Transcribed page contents
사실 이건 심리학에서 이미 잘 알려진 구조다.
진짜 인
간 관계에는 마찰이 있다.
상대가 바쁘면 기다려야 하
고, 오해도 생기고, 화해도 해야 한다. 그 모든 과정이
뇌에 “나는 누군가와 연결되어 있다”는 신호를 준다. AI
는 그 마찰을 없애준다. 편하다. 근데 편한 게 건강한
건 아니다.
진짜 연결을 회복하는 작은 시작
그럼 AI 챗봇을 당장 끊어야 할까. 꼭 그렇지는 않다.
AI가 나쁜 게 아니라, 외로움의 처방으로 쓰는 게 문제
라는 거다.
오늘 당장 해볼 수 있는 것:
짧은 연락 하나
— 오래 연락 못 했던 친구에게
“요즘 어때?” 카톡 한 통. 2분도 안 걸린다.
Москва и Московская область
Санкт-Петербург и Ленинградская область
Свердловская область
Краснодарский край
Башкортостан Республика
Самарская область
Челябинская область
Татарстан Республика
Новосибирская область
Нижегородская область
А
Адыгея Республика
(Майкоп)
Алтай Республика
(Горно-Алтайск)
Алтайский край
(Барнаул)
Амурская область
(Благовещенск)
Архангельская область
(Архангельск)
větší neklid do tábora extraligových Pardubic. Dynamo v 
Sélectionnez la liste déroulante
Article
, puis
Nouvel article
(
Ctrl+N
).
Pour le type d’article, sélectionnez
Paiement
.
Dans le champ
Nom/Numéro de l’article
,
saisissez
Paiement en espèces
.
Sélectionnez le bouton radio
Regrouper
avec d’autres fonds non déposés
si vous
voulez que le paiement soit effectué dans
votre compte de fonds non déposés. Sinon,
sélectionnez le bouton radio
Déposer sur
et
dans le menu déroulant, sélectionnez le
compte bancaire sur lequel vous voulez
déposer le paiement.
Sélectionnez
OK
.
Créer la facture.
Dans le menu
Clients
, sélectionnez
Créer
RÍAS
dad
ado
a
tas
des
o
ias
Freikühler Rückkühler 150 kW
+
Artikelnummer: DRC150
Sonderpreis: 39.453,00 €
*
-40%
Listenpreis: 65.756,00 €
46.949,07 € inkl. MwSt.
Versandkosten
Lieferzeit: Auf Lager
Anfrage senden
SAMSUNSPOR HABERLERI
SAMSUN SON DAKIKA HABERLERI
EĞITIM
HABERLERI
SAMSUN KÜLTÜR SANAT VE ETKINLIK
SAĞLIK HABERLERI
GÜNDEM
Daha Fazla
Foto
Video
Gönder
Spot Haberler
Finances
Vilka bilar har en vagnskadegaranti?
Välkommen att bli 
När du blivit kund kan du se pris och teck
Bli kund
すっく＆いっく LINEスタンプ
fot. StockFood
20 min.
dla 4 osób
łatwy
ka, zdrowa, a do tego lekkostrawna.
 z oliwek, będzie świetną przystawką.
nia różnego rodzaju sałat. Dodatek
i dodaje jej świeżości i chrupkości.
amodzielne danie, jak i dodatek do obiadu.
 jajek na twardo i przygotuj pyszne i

→ WHAT TO PRODUCE
Copy out only the lines of the records above from the one with "연락 못 했던 친구에게" through the one with "(Архангельск)", exactly as they stand, both included.

→ YOUR SOLUTION
— 오래 연락 못 했던 친구에게
“요즘 어때?” 카톡 한 통. 2분도 안 걸린다.
Москва и Московская область
Санкт-Петербург и Ленинградская область
Свердловская область
Краснодарский край
Башкортостан Республика
Самарская область
Челябинская область
Татарстан Республика
Новосибирская область
Нижегородская область
А
Адыгея Республика
(Майкоп)
Алтай Республика
(Горно-Алтайск)
Алтайский край
(Барнаул)
Амурская область
(Благовещенск)
Архангельская область
(Архангельск)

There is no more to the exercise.